- [Task prompt]: Recast these lines as a Markdown table with the columns Number and Record line, numbering each row and skipping blank lines. Cover every line, but leave the pictures out of your answer.

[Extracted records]
-----

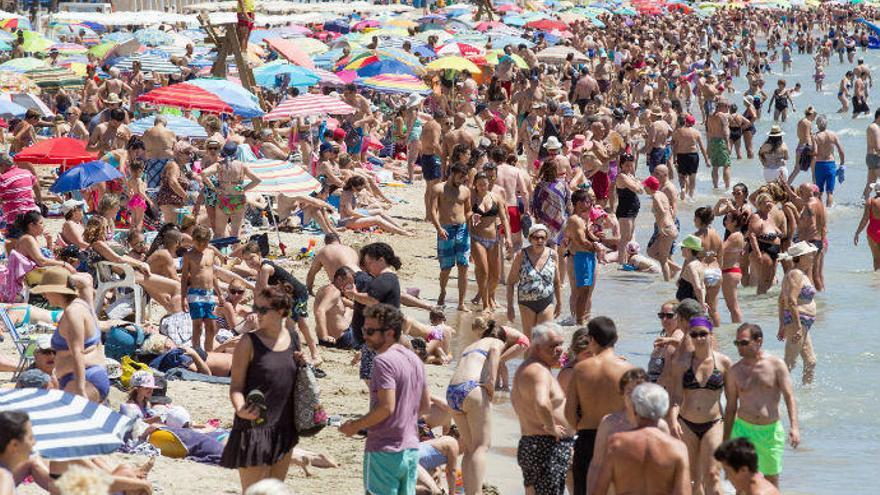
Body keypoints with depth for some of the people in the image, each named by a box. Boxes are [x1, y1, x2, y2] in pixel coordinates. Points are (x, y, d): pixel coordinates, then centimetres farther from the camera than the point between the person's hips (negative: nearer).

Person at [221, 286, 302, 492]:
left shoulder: (293, 339, 6)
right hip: (254, 427, -6)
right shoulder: (249, 343, -9)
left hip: (284, 427, 6)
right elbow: (236, 386, -10)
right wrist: (240, 409, -31)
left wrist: (301, 365, -1)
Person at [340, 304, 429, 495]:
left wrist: (355, 426, -12)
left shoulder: (383, 361, -16)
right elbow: (425, 405, 17)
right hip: (411, 449, 8)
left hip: (384, 451, -8)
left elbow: (386, 407, -23)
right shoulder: (414, 359, 12)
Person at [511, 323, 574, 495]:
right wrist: (551, 428, -23)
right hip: (548, 447, -11)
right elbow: (542, 404, -39)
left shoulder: (524, 369, 16)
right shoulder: (540, 372, -19)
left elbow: (515, 398, 35)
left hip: (527, 446, 11)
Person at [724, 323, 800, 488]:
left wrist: (794, 426, -22)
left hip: (772, 431, 0)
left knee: (772, 481, 10)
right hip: (744, 430, 0)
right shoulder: (735, 371, 3)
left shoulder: (776, 365, -2)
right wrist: (725, 441, 10)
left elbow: (789, 397, -8)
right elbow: (730, 407, 10)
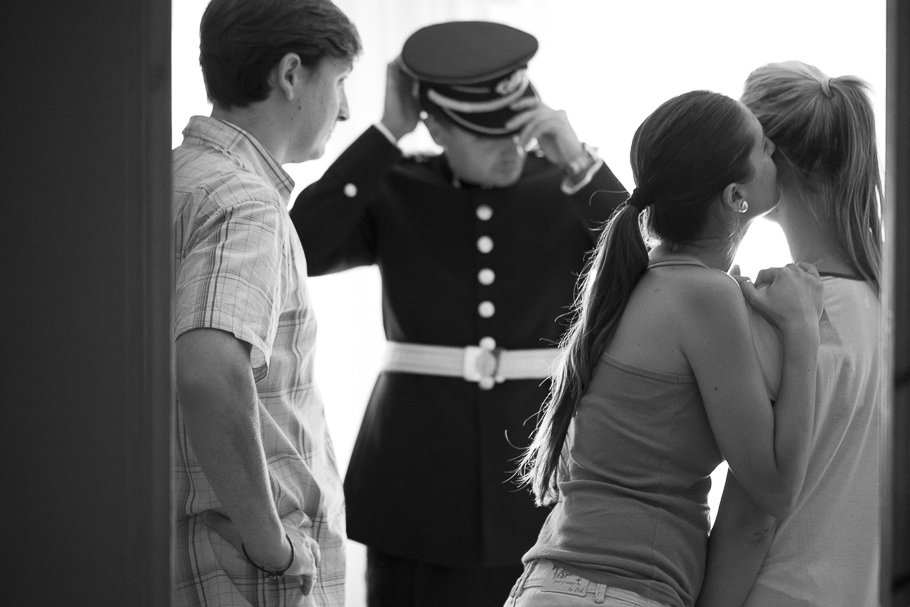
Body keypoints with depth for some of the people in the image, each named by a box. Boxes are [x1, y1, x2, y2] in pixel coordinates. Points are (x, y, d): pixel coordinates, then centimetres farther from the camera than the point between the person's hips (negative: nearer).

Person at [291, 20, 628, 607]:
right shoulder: (395, 191, 2)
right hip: (417, 477, 0)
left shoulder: (570, 190, 2)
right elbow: (297, 249, -15)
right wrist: (387, 136, -14)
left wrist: (579, 164, -21)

-----

- [Your response]:
| Number | Record line |
|---|---|
| 1 | Body keypoints with depth for some of the people in the image, each named by a box. Boxes are [x1, y1, x2, y2] in pixel coordinates. Points are (x, y, d): pixel coordinates, then centimetres farther from the camera than the point between the person's hips (negative: nearer). |
| 2 | Person at [221, 286, 302, 492]: |
| 3 | left shoulder: (293, 339, 6) |
| 4 | right hip: (254, 427, -6) |
| 5 | right shoulder: (249, 343, -9) |
| 6 | left hip: (284, 427, 6) |
| 7 | right elbow: (236, 386, -10) |
| 8 | right wrist: (240, 409, -31) |
| 9 | left wrist: (301, 365, -1) |
| 10 | Person at [340, 304, 429, 495]: |
| 11 | left wrist: (355, 426, -12) |
| 12 | left shoulder: (383, 361, -16) |
| 13 | right elbow: (425, 405, 17) |
| 14 | right hip: (411, 449, 8) |
| 15 | left hip: (384, 451, -8) |
| 16 | left elbow: (386, 407, -23) |
| 17 | right shoulder: (414, 359, 12) |
| 18 | Person at [511, 323, 574, 495]: |
| 19 | right wrist: (551, 428, -23) |
| 20 | right hip: (548, 447, -11) |
| 21 | right elbow: (542, 404, -39) |
| 22 | left shoulder: (524, 369, 16) |
| 23 | right shoulder: (540, 372, -19) |
| 24 | left elbow: (515, 398, 35) |
| 25 | left hip: (527, 446, 11) |
| 26 | Person at [724, 323, 800, 488]: |
| 27 | left wrist: (794, 426, -22) |
| 28 | left hip: (772, 431, 0) |
| 29 | left knee: (772, 481, 10) |
| 30 | right hip: (744, 430, 0) |
| 31 | right shoulder: (735, 371, 3) |
| 32 | left shoulder: (776, 365, -2) |
| 33 | right wrist: (725, 441, 10) |
| 34 | left elbow: (789, 397, -8) |
| 35 | right elbow: (730, 407, 10) |
| 36 | Body keypoints with depth for some of the people in the image, each named by a box. Boxes are [x1, y1, x2, y2] in pixel coordinates. Points are (x, y, d): pixel coordinates, then centimetres farther from the camera than the point between the person's hips (negative: nearer). |
| 37 | Person at [291, 20, 628, 607]: |
| 38 | right shoulder: (395, 191, 2) |
| 39 | right hip: (417, 477, 0) |
| 40 | left shoulder: (570, 190, 2) |
| 41 | right elbow: (297, 249, -15) |
| 42 | right wrist: (387, 136, -14) |
| 43 | left wrist: (579, 164, -21) |